Wailana Simcock and Allie Papazian of KAMBARA + DANCERS. (Photo: RJ Muna)

IKKAI:Once may be her most ambitious. For this, she mined the  Densho Archives and interviewed survivors of the internment camps – third-generation Japanese-Americans including poet and activist Janice Mirikitani, Dr. Satsuki Ina, and Norman Fumiyo Ikeda. The interview clips reveal in poignant and stark detail the humiliations, the dislocations and deprivations suffered by the camp detainees. And, in the aftermath, the culture of silence, the desperate need to “not make a fuss,” the pressure to become model citizens. First names were changed and eyelids were scotch-taped – all in the struggle to fit in with white society. A track from spoken word artist and rapper Colin Masashi “Senbei” Ehara further drives home some scathing truths.

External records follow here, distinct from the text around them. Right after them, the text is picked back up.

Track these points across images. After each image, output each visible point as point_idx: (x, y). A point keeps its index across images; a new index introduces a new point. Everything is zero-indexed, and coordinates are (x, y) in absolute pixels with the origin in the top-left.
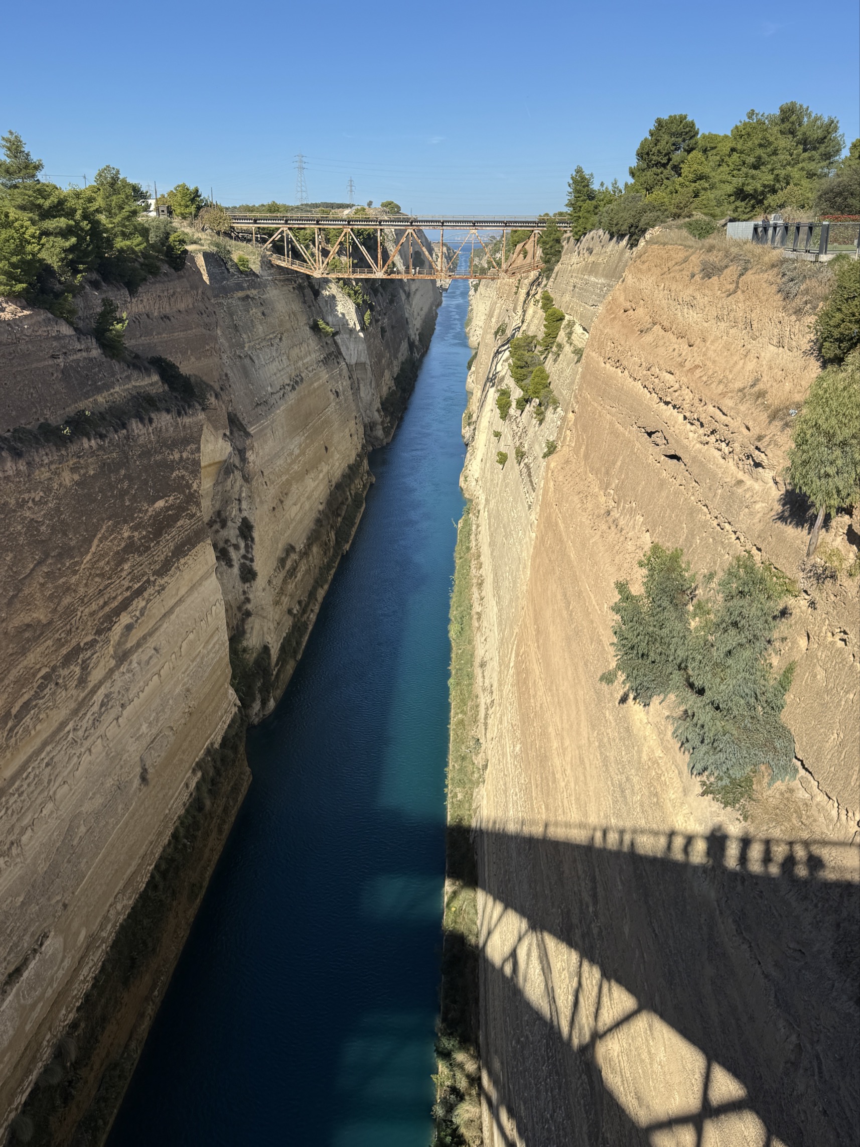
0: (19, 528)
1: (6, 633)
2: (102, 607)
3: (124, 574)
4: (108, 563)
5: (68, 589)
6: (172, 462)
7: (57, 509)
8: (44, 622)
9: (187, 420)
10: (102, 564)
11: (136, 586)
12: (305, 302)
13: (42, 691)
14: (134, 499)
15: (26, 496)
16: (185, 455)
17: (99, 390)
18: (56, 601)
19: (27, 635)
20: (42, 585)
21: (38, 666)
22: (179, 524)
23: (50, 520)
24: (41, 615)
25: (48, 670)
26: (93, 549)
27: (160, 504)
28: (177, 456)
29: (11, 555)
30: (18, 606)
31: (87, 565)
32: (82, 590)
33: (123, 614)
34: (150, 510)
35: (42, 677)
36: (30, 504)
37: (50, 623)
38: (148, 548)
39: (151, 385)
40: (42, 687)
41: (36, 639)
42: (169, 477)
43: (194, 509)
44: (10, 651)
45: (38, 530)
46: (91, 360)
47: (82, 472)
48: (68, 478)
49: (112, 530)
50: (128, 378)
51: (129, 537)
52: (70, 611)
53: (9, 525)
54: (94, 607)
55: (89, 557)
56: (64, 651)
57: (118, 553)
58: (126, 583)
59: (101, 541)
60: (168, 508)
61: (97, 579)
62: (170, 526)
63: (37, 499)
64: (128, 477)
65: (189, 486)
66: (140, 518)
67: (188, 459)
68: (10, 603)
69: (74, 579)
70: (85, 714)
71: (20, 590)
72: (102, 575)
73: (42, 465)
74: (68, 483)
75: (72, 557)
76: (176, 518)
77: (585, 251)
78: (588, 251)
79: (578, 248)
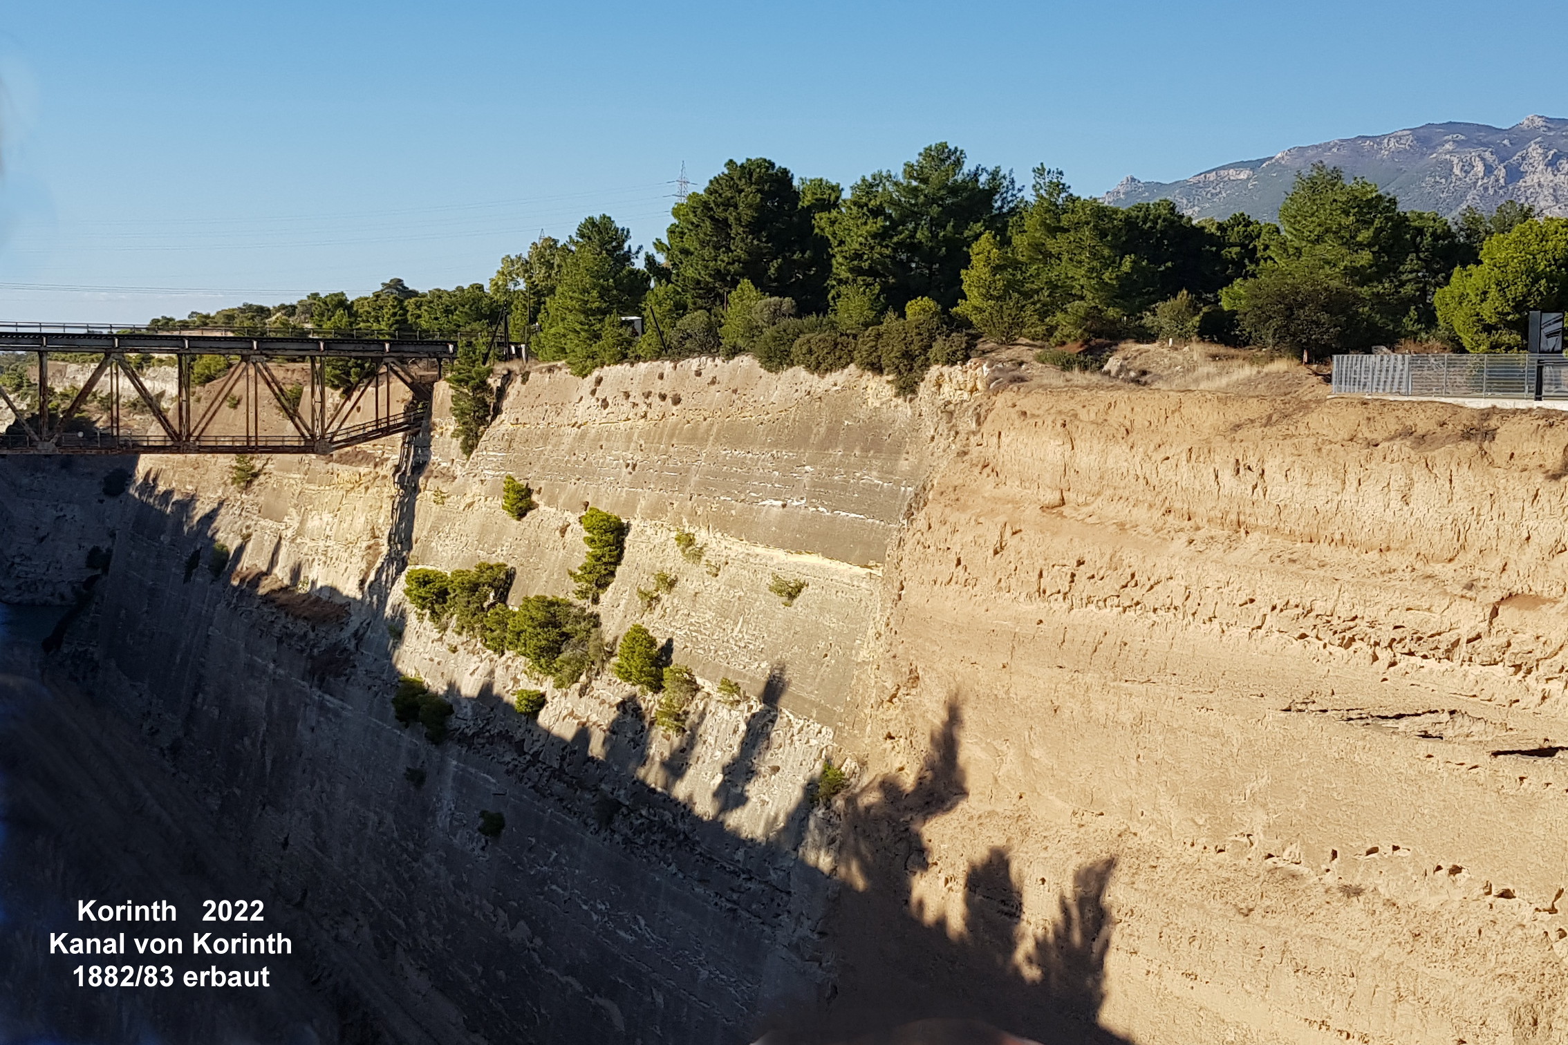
77: (636, 396)
78: (655, 400)
79: (593, 392)
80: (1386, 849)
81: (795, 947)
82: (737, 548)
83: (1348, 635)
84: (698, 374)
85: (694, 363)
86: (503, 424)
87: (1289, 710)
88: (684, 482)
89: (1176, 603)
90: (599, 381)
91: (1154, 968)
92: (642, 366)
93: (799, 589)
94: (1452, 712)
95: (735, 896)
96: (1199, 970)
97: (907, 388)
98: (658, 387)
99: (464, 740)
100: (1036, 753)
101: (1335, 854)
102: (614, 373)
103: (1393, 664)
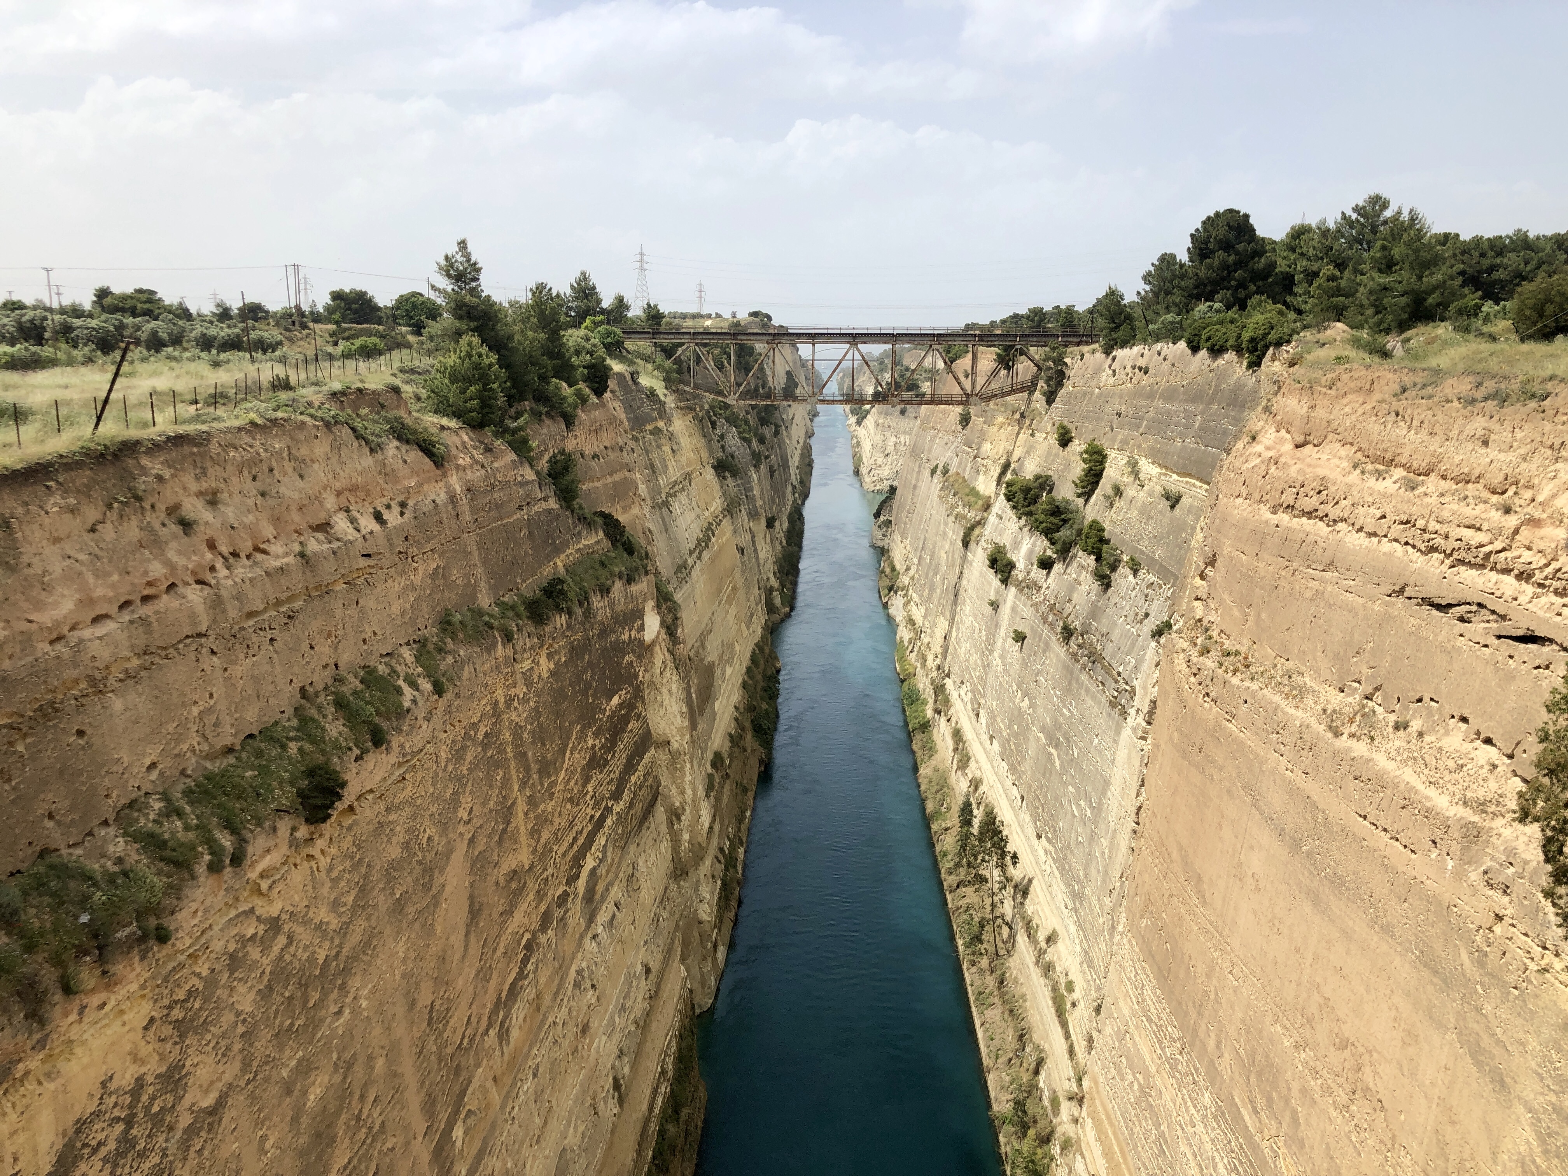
0: (507, 735)
1: (497, 883)
2: (572, 845)
3: (588, 797)
4: (576, 783)
5: (543, 820)
6: (624, 642)
7: (536, 709)
8: (527, 867)
9: (635, 588)
10: (572, 783)
11: (598, 815)
12: (704, 436)
13: (525, 966)
14: (595, 697)
15: (512, 692)
16: (633, 633)
17: (558, 550)
18: (536, 837)
19: (514, 885)
20: (526, 814)
21: (521, 932)
22: (630, 727)
23: (531, 724)
24: (523, 857)
25: (527, 936)
26: (565, 765)
27: (615, 700)
28: (627, 636)
29: (501, 773)
30: (507, 844)
31: (562, 787)
32: (557, 820)
33: (588, 854)
34: (608, 708)
35: (525, 947)
36: (515, 703)
37: (532, 867)
38: (606, 762)
39: (598, 542)
40: (525, 961)
41: (519, 892)
42: (619, 664)
43: (639, 705)
44: (500, 909)
45: (521, 738)
46: (549, 511)
47: (557, 658)
48: (546, 666)
49: (581, 738)
50: (579, 533)
51: (593, 746)
52: (547, 850)
53: (500, 731)
54: (566, 844)
55: (562, 774)
56: (543, 907)
57: (583, 769)
58: (589, 811)
59: (572, 754)
60: (621, 706)
61: (569, 806)
62: (623, 730)
63: (521, 696)
64: (590, 665)
65: (636, 676)
66: (601, 720)
67: (635, 639)
68: (500, 843)
69: (550, 806)
70: (562, 1000)
71: (508, 823)
72: (571, 800)
73: (525, 650)
74: (545, 675)
75: (549, 776)
76: (625, 720)
77: (1129, 370)
78: (1137, 370)
79: (1110, 367)
80: (1426, 699)
81: (1134, 730)
82: (1155, 470)
83: (1431, 544)
84: (1159, 354)
85: (1158, 346)
86: (1068, 387)
87: (1390, 596)
88: (1138, 427)
89: (1346, 516)
90: (1114, 359)
91: (1290, 766)
92: (1136, 349)
93: (1180, 497)
94: (1480, 605)
95: (1116, 694)
96: (1309, 771)
97: (1255, 364)
98: (1142, 362)
99: (1018, 585)
100: (1264, 616)
101: (1399, 699)
102: (1119, 353)
103: (1451, 567)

The performance’s mood, at least in rehearsal, is far from tragic. A vein of optimism shines through the darker material, and Kambara’s wit is evident in many intimate encounters between the dancers, as well as their manipulation of visual artist Dana Kawano’s eye-catching oil-paper umbrellas. Whether these elements coalesce onstage to serve as the wake-up call Kambara intends, the program as a whole – which includes the reprise of two very different pieces, Near and Dear and To.Get.Her – gives San Francisco audiences a look at the protean inventiveness of a young choreographic mind.